Sûreté nucléaire: le gouvernement avance dans son projet

Le projet de loi sur la sûreté nucléaire, retour d'une réforme controversée voulue par le gouvernement, est en cours de rédaction, l'intersyndicale de l'IRSN, l'institut expert du secteur promis au démantèlement, mettant en garde vendredi contre "une usine à gaz" source de risques.

Un "Conseil de politique nucléaire" réuni autour d'Emmanuel Macron a donné fin juillet "mission à la ministre de la Transition énergétique d'engager les concertations avec les parties prenantes et les parlementaires en vue de préparer un projet de loi d'ici l'automne", indique le ministère.

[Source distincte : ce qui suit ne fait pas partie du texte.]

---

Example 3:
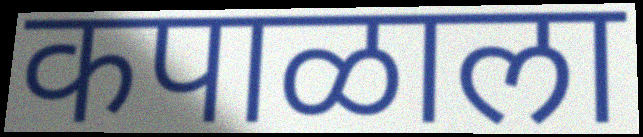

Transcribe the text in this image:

कपाळाला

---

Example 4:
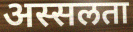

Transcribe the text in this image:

अस्सलता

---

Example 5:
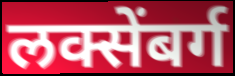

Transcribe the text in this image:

लक्सेंबर्गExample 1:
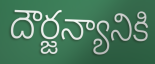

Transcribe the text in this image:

దౌర్జన్యానికి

"Il y a un travail de co-construction avec les parties prenantes, qui va s'étaler dans les prochaines semaines", indique-t-on.

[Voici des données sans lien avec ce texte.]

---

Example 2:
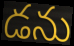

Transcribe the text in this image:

డను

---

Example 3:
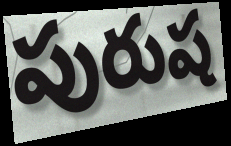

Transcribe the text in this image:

పురుష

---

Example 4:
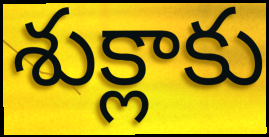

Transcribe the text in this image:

శుక్లాకు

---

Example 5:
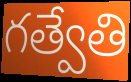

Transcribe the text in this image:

గత్వేతిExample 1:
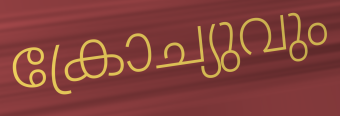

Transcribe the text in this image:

ക്രോച്യുവും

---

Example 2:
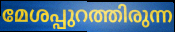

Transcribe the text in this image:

മേശപ്പുറത്തിരുന്ന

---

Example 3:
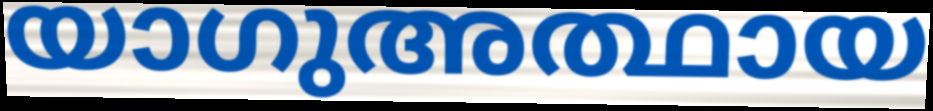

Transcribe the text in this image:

യാഗുഅത്ഥായ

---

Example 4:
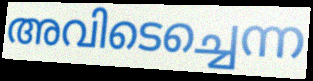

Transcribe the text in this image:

അവിടെച്ചെന്ന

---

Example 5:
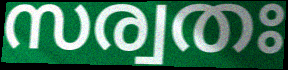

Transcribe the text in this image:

സര്വതഃ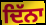
ਦਿੱਨਾ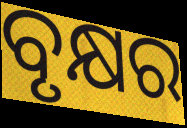
ବୃକ୍ଷର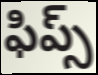
ఫిప్స్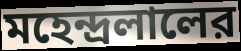
মহেন্দ্রলালের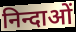
निन्दाओंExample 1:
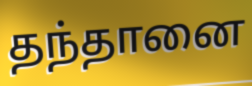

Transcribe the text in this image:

தந்தானை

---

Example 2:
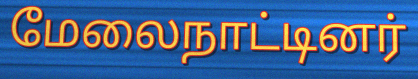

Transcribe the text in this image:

மேலைநாட்டினர்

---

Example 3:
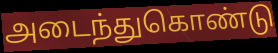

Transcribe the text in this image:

அடைந்துகொண்டு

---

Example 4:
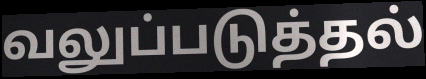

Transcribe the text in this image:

வலுப்படுத்தல்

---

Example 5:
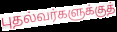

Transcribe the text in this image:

புதல்வர்களுக்குத்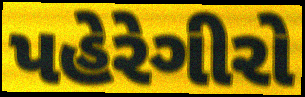
પહેરેગીરોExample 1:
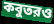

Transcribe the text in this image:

কবুতরও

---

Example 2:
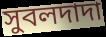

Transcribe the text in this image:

Cette réforme prévoit de réunir l'Institut de radioprotection et sûreté nucléaire (IRSN), expert technique de la sûreté, et l'Autorité de sûreté nucléaire (ASN), qui décide du sort des centrales, en une "grande autorité indépendante".

Sur fond de relance du programme nucléaire, elle vise pour le gouvernement à "adapter" et "fluidifier" les décisions, mais ses détracteurs redoutent une perte d'indépendance et de qualité de l'expertise et une moindre transparence à l'égard du public.

Ce projet avait été retoqué par le Parlement en mai.

Le texte préparé depuis cet été devrait très prochainement sortir pour faire l'objet de consultations informelles, puis formelles, a indiqué François Jeffroy, de l'intersyndicale CFDT CGT CFE-CGC de l'IRSN, selon des éléments communiqués vendredi par la ministre Agnès Pannier-Runacher lors d'une rencontre.

"L'objectif est un passage en conseil des ministres d'ici la fin de l'année", indique le cabinet.

La ministre a également reçu cette semaine les patrons de l'ASN et de l'IRSN, et propose "de réfléchir à un format d'interaction permettant un échange direct avec l'ensemble des salariés de l'IRSN d'ici fin septembre".

Pour l'intersyndicale de l'IRSN, la rédaction du projet en révèle déjà les écueils.

"Ca nous paraît construire une usine à gaz pour tenter de faire dans une nouvelle organisation ce qui se faisait très bien aujourd'hui, au risque de ne pas y arriver et de fuite des compétences, et au risque d'amoindrir la sûreté et la sécurité nucléaires", estime M. Jeffroy.

L'intersyndicale s'alarme notamment d'une "perte de synergies", avec le départ dans d'autres entités de l'expertise des installations de Défense, de l'expertise de la sécurité et des services de dosimétrie.

En outre, "la ministre nous a précisé que le projet de loi n'intègrerait pas de garanties sur la séparation des fonctions +expertise+ et +décision+", ajoutent les représentants du personnel dans un communiqué.

"L'évaluation technique des risques se trouvera donc sous le contrôle du décideur et de ses contraintes. C'est contraire aux règles de déontologie qui font consensus au plan international", s'alarment-ils.

Le ministère répond pour sa part que l'ASN compte déjà des experts. Il ajoute que les activités de recherche de l'IRSN seront bien transférées dans la future autorité, comme demandé par le personnel.